Hitachi Energy, the $10 billion-by-revenue energy arm of the Japanese conglomerate, says it suffered a data breach after a vulnerability in software from supplier Fortra GoAnywhere MFT was exploited by cybercriminals.
The managed file transfer (MFT) vulnerability, allocated CVE-2023-0669, was first disclosed on February 3 and has since been used to leapfrog into other corporate systems, with cloud backup specialist Rubrik also hit.
GoAnywhere MFT is a file transfer product that can be deployed in enterprise networks, as a hosted SaaS product, or on cloud platforms such as AWS. Fortra pushed a patch on February 7 after the 0day was exploited.
Hitachi Energy’s March 17 statement on the incident is an exercise in opacity that fails to explain what, precisely, happened or what was lost: “Our network operations or security of customer data have not been compromised. We will continue to update relevant parties as the investigation progresses” the company said.
But it also says it has “engaged forensic IT experts to help us analyze the nature and scope of the attack” and that the incident “could have resulted in an unauthorized access to employee data in some countries…”
GoAnywhere MFT breaches: Over 100 victims believed hit
Two other high-profile victims of GoAnywhere MFT service exploitation are Rubrik and Hatch Bank.
Rubrik, a rapidly growing disaster recovery and backup specialist, said on March 14: “We detected unauthorized access to a limited amount of information in one of our non-production IT testing environments as a result of the GoAnywhere vulnerability,” with CISO Michael Mestrovich (a former CIA CISO) adding: “The unauthorized access did NOT include any data we secure on behalf of our customers via any Rubrik products.”
The current investigation has determined there was no lateral movement to other environments. Rubrik took the involved non-production environment offline and leveraged our own security systems and solutions to quickly contain the threat and help restore our test environment” Mestrovich added in a short blog.

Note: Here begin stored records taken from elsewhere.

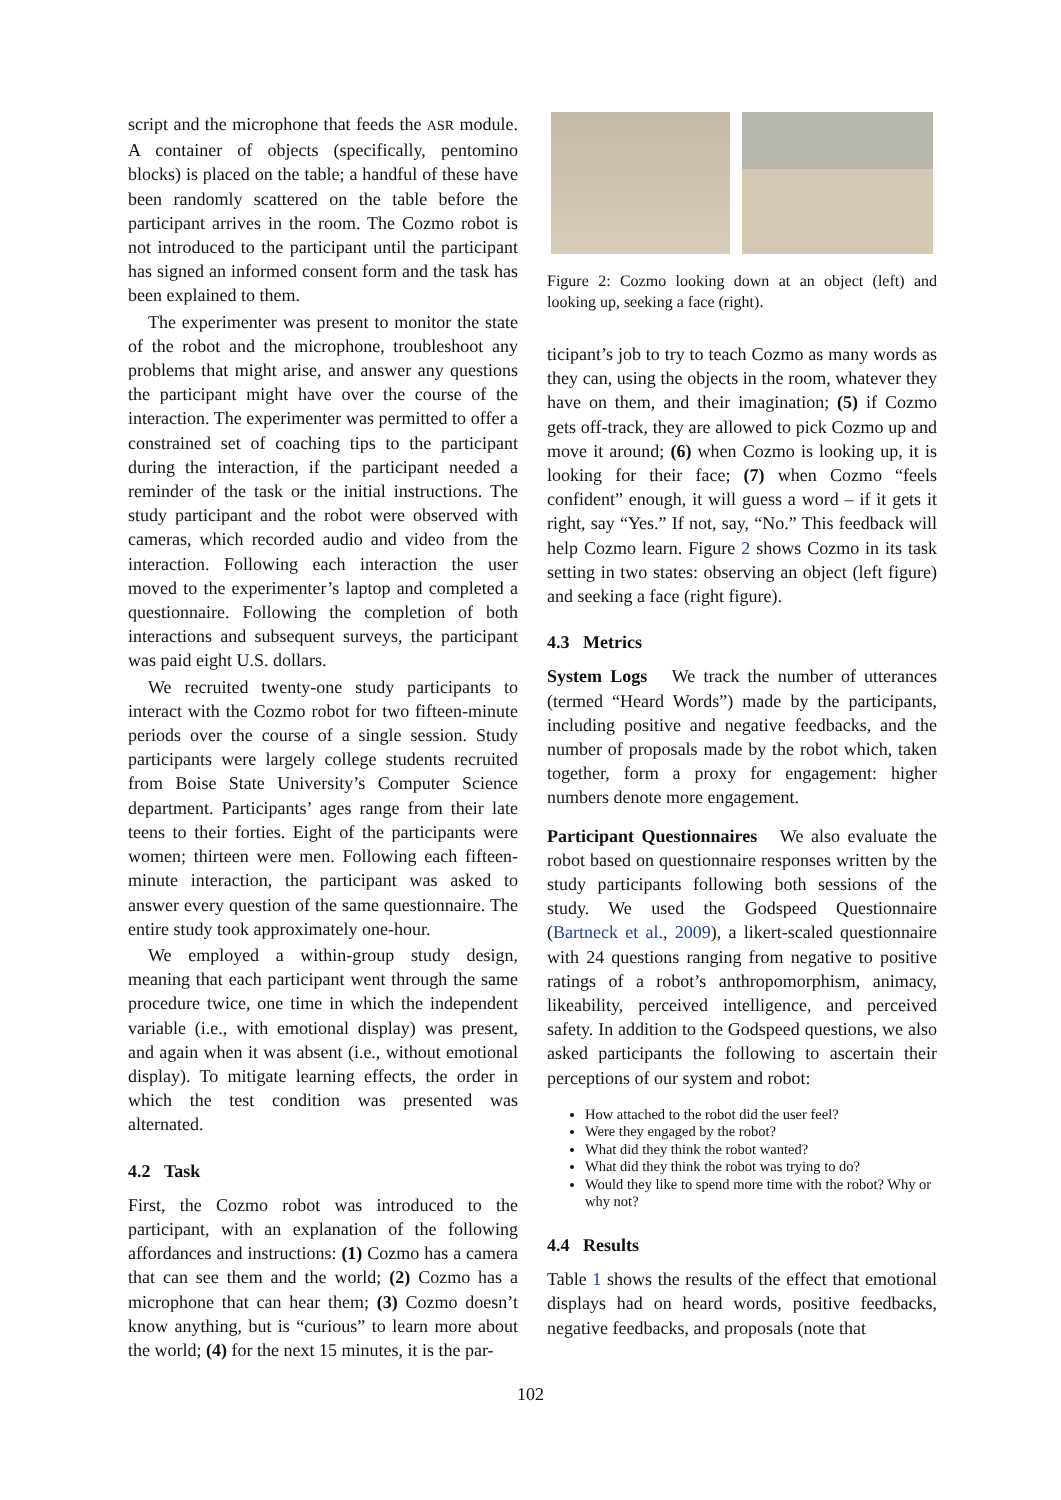script and the microphone that feeds the ASR module. A container of objects (specifically, pentomino blocks) is placed on the table; a handful of these have been randomly scattered on the table before the participant arrives in the room. The Cozmo robot is not introduced to the participant until the participant has signed an informed consent form and the task has been explained to them.
The experimenter was present to monitor the state of the robot and the microphone, troubleshoot any problems that might arise, and answer any questions the participant might have over the course of the interaction. The experimenter was permitted to offer a constrained set of coaching tips to the participant during the interaction, if the participant needed a reminder of the task or the initial instructions. The study participant and the robot were observed with cameras, which recorded audio and video from the interaction. Following each interaction the user moved to the experimenter’s laptop and completed a questionnaire. Following the completion of both interactions and subsequent surveys, the participant was paid eight U.S. dollars.
We recruited twenty-one study participants to interact with the Cozmo robot for two fifteen-minute periods over the course of a single session. Study participants were largely college students recruited from Boise State University’s Computer Science department. Participants’ ages range from their late teens to their forties. Eight of the participants were women; thirteen were men. Following each fifteen-minute interaction, the participant was asked to answer every question of the same questionnaire. The entire study took approximately one-hour.
We employed a within-group study design, meaning that each participant went through the same procedure twice, one time in which the independent variable (i.e., with emotional display) was present, and again when it was absent (i.e., without emotional display). To mitigate learning effects, the order in which the test condition was presented was alternated.
4.2 Task
First, the Cozmo robot was introduced to the participant, with an explanation of the following affordances and instructions: (1) Cozmo has a camera that can see them and the world; (2) Cozmo has a microphone that can hear them; (3) Cozmo doesn’t know anything, but is “curious” to learn more about the world; (4) for the next 15 minutes, it is the par-
Figure 2: Cozmo looking down at an object (left) and looking up, seeking a face (right).
ticipant’s job to try to teach Cozmo as many words as they can, using the objects in the room, whatever they have on them, and their imagination; (5) if Cozmo gets off-track, they are allowed to pick Cozmo up and move it around; (6) when Cozmo is looking up, it is looking for their face; (7) when Cozmo “feels confident” enough, it will guess a word – if it gets it right, say “Yes.” If not, say, “No.” This feedback will help Cozmo learn. Figure 2 shows Cozmo in its task setting in two states: observing an object (left figure) and seeking a face (right figure).
4.3 Metrics
System Logs We track the number of utterances (termed “Heard Words”) made by the participants, including positive and negative feedbacks, and the number of proposals made by the robot which, taken together, form a proxy for engagement: higher numbers denote more engagement.
Participant Questionnaires We also evaluate the robot based on questionnaire responses written by the study participants following both sessions of the study. We used the Godspeed Questionnaire (Bartneck et al., 2009), a likert-scaled questionnaire with 24 questions ranging from negative to positive ratings of a robot’s anthropomorphism, animacy, likeability, perceived intelligence, and perceived safety. In addition to the Godspeed questions, we also asked participants the following to ascertain their perceptions of our system and robot:
How attached to the robot did the user feel?
Were they engaged by the robot?
What did they think the robot wanted?
What did they think the robot was trying to do?
Would they like to spend more time with the robot? Why or why not?
4.4 Results
Table 1 shows the results of the effect that emotional displays had on heard words, positive feedbacks, negative feedbacks, and proposals (note that
102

The incident is just the latest reminder however of how challenging it is for CISOs to manage software supply chain risk and the importance of robust network segmentation to minimalism lateral movement by attackers; something both Hitachi Energy and Rubrik appear – from the limited visibility we have – to have handled well.
As first reported by TechCrunch, fintech Hatch Bank was also a victim, saying in notifications filed with Attorney General's offices that the GoAnywhere MFT vulnerability had been used to steal data of 139,493 customers.
Fortra’s GoAnywhere MFT software is the latest major file transfer software platform to be abused by hackers for downstream access. A high speed IBM file transfer platform, Aspera Faspex, has also been actively attacked by hackers who are exploiting a critical remote code execution vulnerability that requires no authentication to use, CISA warned in February. The IBM Aspera Faspex vulnerability being exploited, CVE-2022-47986, is due to a YAML deserialisation flaw and exploits an obsolete API call; it targets what Assetnote researcher Garrett described as “some specific code patterns that tend to be seen inside Ruby on Rails applications.”
The breach of file transfer software provider, Accellion in 2021 meanwhile saw sensitive data stolen from hundreds of blue chips, including Shell, Morgan Stanley, global law firm Goodwin Procter among others.